Most authentic Florence trattorias source Chianina from Tuscan butchers and slaughterhouses; the better restaurants will tell you specifically which farm the meat came from. If the menu doesn’t say Chianina, it might still be excellent (Marchigiana and Romagnola are the two main alternative heritage breeds; both produce good bistecca) but it isn’t the original. Always ask if you care.

How bistecca is traditionally cooked

Wood-fire grilling — the traditional 4-minute-per-side cooking method.
The traditional cooking method: white-hot wood or charcoal embers, 3–4 minutes per side, finished standing on the bone. Photo: Lucas Gramatica / Pexels.

The traditional Florentine method:

  1. Take the steak from the fridge 2–3 hours before cooking. The meat should be at full room temperature before it touches the grill.
  2. Build a hot wood or charcoal fire and let it burn down to white-hot embers. Olive wood, oak and chestnut are traditional.
  3. Place the steak directly on the grate. Cook 3–4 minutes per side, undisturbed.
  4. Stand the steak on its bone for an additional 2–4 minutes, allowing the spinal column to cook.
  5. Rest 5 minutes off the heat.
  6. Slice off the bone, then crosscut against the grain. Season with sea salt only after cooking, never before. Drizzle generously with raw Tuscan olive oil and crack a little black pepper.

Internal temperature target: 52°C (125°F) at the thickest point — properly rare. The exterior should be deeply browned with visible char marks; the interior should be red, warm and juicy. Anything more cooked than that, traditionalists will tell you, is technically wrong. Florentine restaurants generally won’t serve bistecca more cooked than medium; some refuse anything past medium-rare entirely.

How to order bistecca correctly

The Florence bistecca-ordering protocol:

  • Order one steak for two people. One bistecca per person is wrong; even three people sharing one steak is acceptable.
  • Specify the weight. Bistecca is sold by weight (per etto, 100g). Restaurants typically charge €5–€7 per 100g for Chianina, putting a 1.2 kg steak at €60–€85, served. The waiter will often bring the raw steak to the table for your approval before cooking.
  • Cooking temperature. The default is “al sangue” (rare, literally “with blood”). If you genuinely cannot eat rare, ask for “cottura media” (medium); expect mild side-eye but most restaurants will comply. Asking for well-done (ben cotto) at a serious restaurant is a faux pas; some refuse outright.
  • Sides. Order beans (fagioli all’uccelletto), roast potatoes (patate al forno) and a salad to share. The bread on the table is for scarpetta (mopping the olive-oil drippings).
  • Wine. Chianti Classico Riserva or a Brunello di Montalcino. Avoid white wine with bistecca; it’s a heavy red-meat dish.

Stored data
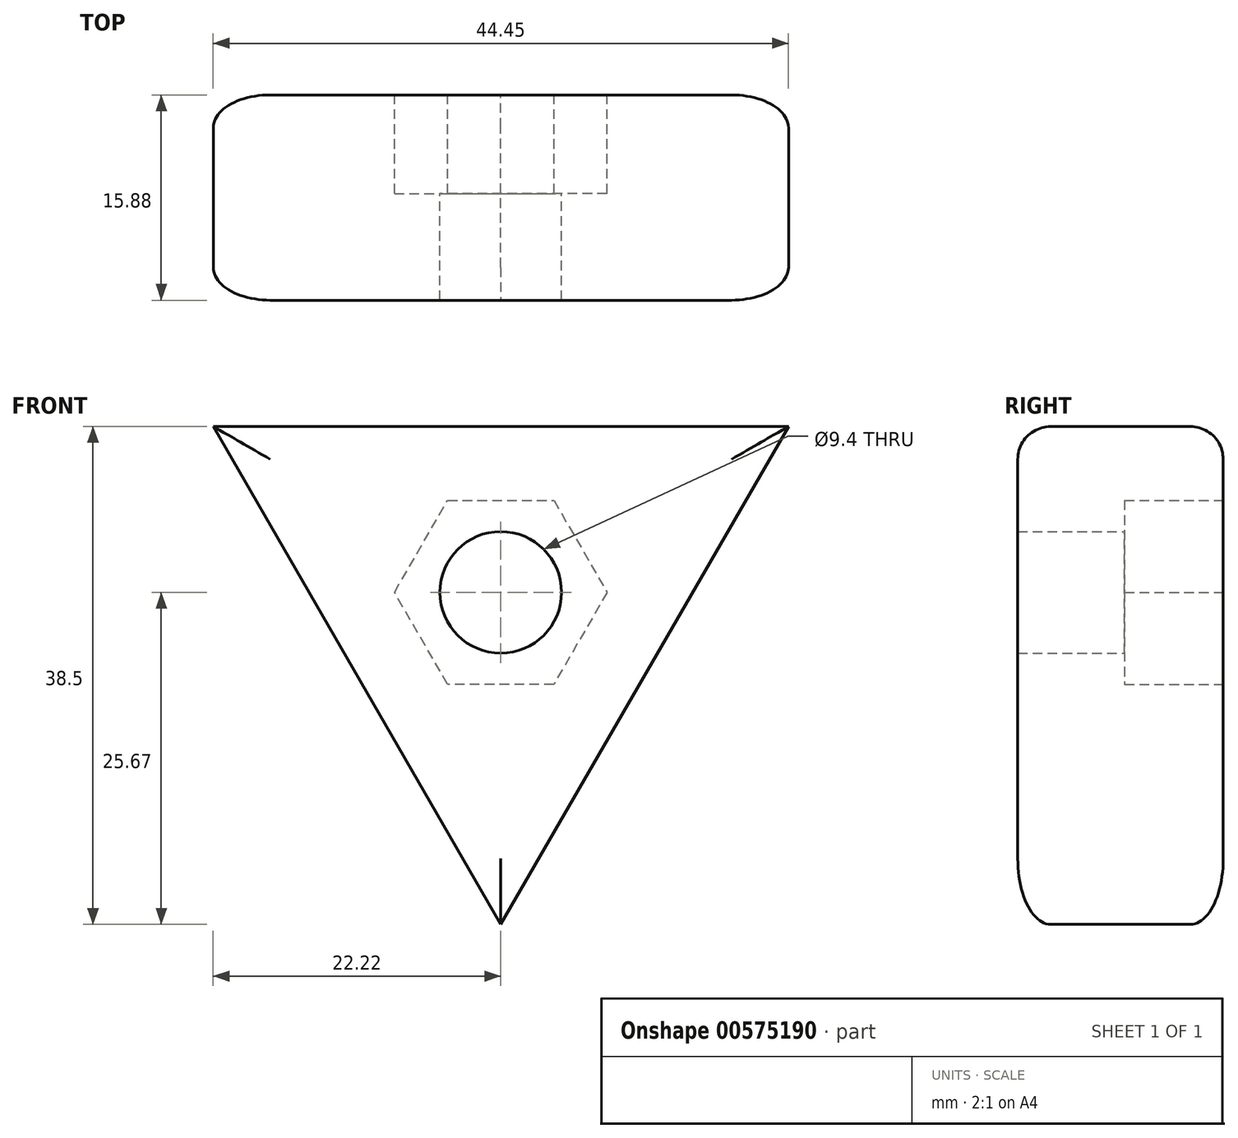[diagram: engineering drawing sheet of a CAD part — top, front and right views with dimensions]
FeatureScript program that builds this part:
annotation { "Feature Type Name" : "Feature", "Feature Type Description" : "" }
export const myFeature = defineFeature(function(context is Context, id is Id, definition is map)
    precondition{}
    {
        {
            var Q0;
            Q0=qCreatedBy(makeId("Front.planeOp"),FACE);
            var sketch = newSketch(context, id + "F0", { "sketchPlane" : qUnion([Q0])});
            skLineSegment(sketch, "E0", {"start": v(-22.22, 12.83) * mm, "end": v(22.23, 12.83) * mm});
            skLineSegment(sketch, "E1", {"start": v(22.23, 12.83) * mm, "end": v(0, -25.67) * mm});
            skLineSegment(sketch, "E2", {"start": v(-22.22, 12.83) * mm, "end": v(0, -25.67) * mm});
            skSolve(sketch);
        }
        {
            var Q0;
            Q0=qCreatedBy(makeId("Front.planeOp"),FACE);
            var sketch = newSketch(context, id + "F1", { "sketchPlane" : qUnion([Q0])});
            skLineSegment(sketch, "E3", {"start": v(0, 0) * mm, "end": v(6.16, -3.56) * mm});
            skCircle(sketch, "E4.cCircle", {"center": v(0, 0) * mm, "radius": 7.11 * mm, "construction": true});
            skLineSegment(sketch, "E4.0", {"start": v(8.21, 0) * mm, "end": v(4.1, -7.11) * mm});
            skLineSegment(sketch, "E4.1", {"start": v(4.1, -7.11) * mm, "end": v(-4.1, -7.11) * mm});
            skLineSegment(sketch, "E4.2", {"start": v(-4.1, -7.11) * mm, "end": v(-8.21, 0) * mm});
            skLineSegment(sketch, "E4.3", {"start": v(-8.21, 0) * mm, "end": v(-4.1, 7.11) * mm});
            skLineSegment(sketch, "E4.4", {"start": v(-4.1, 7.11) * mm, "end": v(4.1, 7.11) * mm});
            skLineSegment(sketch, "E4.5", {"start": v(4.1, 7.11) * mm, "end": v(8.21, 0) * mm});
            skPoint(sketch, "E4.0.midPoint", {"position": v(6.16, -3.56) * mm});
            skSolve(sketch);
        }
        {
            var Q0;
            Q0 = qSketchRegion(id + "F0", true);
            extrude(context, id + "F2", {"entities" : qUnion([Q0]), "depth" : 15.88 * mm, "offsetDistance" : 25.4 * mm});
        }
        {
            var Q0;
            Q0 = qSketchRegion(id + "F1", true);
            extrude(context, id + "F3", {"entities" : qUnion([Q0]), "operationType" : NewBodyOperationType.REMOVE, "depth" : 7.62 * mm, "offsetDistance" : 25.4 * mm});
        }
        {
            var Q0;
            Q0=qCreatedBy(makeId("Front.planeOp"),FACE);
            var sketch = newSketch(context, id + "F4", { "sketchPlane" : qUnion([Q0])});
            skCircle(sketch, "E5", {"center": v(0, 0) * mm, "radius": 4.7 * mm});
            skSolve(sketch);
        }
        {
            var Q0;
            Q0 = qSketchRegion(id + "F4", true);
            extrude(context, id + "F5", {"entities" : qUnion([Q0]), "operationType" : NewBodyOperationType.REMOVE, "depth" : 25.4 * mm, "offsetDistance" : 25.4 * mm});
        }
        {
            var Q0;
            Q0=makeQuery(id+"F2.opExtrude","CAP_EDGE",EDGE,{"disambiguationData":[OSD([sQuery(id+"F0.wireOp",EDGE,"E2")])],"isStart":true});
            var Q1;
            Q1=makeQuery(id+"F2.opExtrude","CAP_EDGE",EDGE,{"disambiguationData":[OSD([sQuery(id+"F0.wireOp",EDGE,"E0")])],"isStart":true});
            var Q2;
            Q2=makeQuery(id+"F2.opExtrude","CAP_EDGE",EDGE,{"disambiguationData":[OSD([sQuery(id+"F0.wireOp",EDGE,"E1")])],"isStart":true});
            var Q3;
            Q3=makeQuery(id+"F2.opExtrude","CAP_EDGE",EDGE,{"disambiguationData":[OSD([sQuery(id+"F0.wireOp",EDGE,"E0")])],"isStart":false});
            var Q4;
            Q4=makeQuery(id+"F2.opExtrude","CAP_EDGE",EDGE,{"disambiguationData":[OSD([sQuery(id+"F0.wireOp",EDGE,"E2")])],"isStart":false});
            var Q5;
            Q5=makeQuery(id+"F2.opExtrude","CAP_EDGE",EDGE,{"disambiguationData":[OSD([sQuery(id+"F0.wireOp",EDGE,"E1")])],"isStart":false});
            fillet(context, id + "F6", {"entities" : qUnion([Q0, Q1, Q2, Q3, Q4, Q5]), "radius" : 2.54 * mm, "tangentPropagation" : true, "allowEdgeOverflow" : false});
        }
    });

---

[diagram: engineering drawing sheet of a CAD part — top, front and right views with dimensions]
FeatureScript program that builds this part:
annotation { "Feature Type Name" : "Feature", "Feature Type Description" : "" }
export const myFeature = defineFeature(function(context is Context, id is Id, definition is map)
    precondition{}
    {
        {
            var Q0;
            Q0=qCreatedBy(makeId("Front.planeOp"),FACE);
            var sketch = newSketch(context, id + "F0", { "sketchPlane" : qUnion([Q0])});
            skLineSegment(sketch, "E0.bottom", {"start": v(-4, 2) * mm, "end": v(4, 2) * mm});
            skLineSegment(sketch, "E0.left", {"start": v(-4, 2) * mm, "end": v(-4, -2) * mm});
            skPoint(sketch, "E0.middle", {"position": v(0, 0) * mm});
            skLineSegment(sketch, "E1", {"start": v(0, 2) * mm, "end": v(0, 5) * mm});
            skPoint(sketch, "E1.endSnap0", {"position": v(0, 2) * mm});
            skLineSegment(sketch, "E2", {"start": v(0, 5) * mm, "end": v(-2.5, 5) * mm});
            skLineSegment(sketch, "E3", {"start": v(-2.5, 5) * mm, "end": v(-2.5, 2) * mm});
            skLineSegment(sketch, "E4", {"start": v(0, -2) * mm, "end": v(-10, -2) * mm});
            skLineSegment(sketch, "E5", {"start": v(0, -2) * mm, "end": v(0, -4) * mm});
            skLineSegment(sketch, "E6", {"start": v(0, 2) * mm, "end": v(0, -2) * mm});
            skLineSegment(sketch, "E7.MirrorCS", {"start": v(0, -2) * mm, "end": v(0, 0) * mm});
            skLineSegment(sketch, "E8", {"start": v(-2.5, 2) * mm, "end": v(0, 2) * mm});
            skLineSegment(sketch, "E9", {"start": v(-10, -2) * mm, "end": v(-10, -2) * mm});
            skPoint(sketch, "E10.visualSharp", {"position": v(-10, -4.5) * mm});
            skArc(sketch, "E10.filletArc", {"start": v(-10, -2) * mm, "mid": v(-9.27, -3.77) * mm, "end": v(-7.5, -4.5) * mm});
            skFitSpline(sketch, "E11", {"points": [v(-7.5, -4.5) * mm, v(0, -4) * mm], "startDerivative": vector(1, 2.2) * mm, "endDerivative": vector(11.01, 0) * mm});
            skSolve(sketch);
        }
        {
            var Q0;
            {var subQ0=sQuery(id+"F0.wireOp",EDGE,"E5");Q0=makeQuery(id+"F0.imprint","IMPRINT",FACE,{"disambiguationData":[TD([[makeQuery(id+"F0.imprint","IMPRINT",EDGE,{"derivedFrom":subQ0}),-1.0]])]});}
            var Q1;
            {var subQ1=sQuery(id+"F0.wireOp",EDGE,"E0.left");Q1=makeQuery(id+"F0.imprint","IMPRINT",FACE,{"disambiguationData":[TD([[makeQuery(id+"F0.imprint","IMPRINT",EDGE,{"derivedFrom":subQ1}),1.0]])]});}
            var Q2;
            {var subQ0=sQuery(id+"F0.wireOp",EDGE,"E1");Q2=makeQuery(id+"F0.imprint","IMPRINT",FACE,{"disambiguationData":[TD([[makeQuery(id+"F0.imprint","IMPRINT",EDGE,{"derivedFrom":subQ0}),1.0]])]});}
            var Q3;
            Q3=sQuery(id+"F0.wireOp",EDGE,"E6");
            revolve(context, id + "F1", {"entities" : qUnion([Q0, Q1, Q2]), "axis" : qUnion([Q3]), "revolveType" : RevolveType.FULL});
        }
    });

GIVEN INSTRUCTION |
List every side dish the bistecca article recommends ordering to share.

RESULT OF THE TASK |
- Beans (fagioli all’uccelletto)
- Roast potatoes (patate al forno)
- A salad